*The request*: Reproduce every line of the data below, without changing a single character.

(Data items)
## Begin
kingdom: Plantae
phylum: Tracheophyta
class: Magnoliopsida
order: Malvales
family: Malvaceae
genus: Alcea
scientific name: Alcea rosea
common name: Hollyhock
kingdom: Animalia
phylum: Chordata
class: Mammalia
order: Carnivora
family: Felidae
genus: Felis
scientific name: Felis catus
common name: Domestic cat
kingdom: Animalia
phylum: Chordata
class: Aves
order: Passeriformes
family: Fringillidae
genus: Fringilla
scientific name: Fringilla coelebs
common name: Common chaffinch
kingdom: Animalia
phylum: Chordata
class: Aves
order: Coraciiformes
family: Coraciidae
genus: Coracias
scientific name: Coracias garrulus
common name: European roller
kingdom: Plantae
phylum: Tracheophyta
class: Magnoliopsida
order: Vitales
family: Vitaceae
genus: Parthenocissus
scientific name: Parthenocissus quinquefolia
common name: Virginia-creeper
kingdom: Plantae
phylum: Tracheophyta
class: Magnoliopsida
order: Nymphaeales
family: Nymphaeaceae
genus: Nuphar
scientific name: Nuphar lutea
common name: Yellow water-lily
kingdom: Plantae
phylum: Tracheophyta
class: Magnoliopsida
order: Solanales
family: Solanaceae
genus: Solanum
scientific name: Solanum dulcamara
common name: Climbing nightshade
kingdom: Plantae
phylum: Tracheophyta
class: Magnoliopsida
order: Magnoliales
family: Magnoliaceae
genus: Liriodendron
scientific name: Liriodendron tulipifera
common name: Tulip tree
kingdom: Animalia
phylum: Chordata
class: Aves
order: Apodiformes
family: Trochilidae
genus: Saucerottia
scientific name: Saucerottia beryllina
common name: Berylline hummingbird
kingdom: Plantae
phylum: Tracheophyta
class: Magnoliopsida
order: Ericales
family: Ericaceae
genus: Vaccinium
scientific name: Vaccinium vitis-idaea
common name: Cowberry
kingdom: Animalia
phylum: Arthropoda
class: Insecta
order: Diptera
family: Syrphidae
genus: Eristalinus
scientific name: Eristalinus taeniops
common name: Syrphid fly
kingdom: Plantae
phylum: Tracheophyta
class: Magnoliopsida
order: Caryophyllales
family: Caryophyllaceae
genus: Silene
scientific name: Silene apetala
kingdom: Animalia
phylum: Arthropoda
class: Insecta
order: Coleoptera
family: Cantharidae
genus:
## End
*Complete answer*:
kingdom: Plantae
phylum: Tracheophyta
class: Magnoliopsida
order: Malvales
family: Malvaceae
genus: Alcea
scientific name: Alcea rosea
common name: Hollyhock
kingdom: Animalia
phylum: Chordata
class: Mammalia
order: Carnivora
family: Felidae
genus: Felis
scientific name: Felis catus
common name: Domestic cat
kingdom: Animalia
phylum: Chordata
class: Aves
order: Passeriformes
family: Fringillidae
genus: Fringilla
scientific name: Fringilla coelebs
common name: Common chaffinch
kingdom: Animalia
phylum: Chordata
class: Aves
order: Coraciiformes
family: Coraciidae
genus: Coracias
scientific name: Coracias garrulus
common name: European roller
kingdom: Plantae
phylum: Tracheophyta
class: Magnoliopsida
order: Vitales
family: Vitaceae
genus: Parthenocissus
scientific name: Parthenocissus quinquefolia
common name: Virginia-creeper
kingdom: Plantae
phylum: Tracheophyta
class: Magnoliopsida
order: Nymphaeales
family: Nymphaeaceae
genus: Nuphar
scientific name: Nuphar lutea
common name: Yellow water-lily
kingdom: Plantae
phylum: Tracheophyta
class: Magnoliopsida
order: Solanales
family: Solanaceae
genus: Solanum
scientific name: Solanum dulcamara
common name: Climbing nightshade
kingdom: Plantae
phylum: Tracheophyta
class: Magnoliopsida
order: Magnoliales
family: Magnoliaceae
genus: Liriodendron
scientific name: Liriodendron tulipifera
common name: Tulip tree
kingdom: Animalia
phylum: Chordata
class: Aves
order: Apodiformes
family: Trochilidae
genus: Saucerottia
scientific name: Saucerottia beryllina
common name: Berylline hummingbird
kingdom: Plantae
phylum: Tracheophyta
class: Magnoliopsida
order: Ericales
family: Ericaceae
genus: Vaccinium
scientific name: Vaccinium vitis-idaea
common name: Cowberry
kingdom: Animalia
phylum: Arthropoda
class: Insecta
order: Diptera
family: Syrphidae
genus: Eristalinus
scientific name: Eristalinus taeniops
common name: Syrphid fly
kingdom: Plantae
phylum: Tracheophyta
class: Magnoliopsida
order: Caryophyllales
family: Caryophyllaceae
genus: Silene
scientific name: Silene apetala
kingdom: Animalia
phylum: Arthropoda
class: Insecta
order: Coleoptera
family: Cantharidae
genus:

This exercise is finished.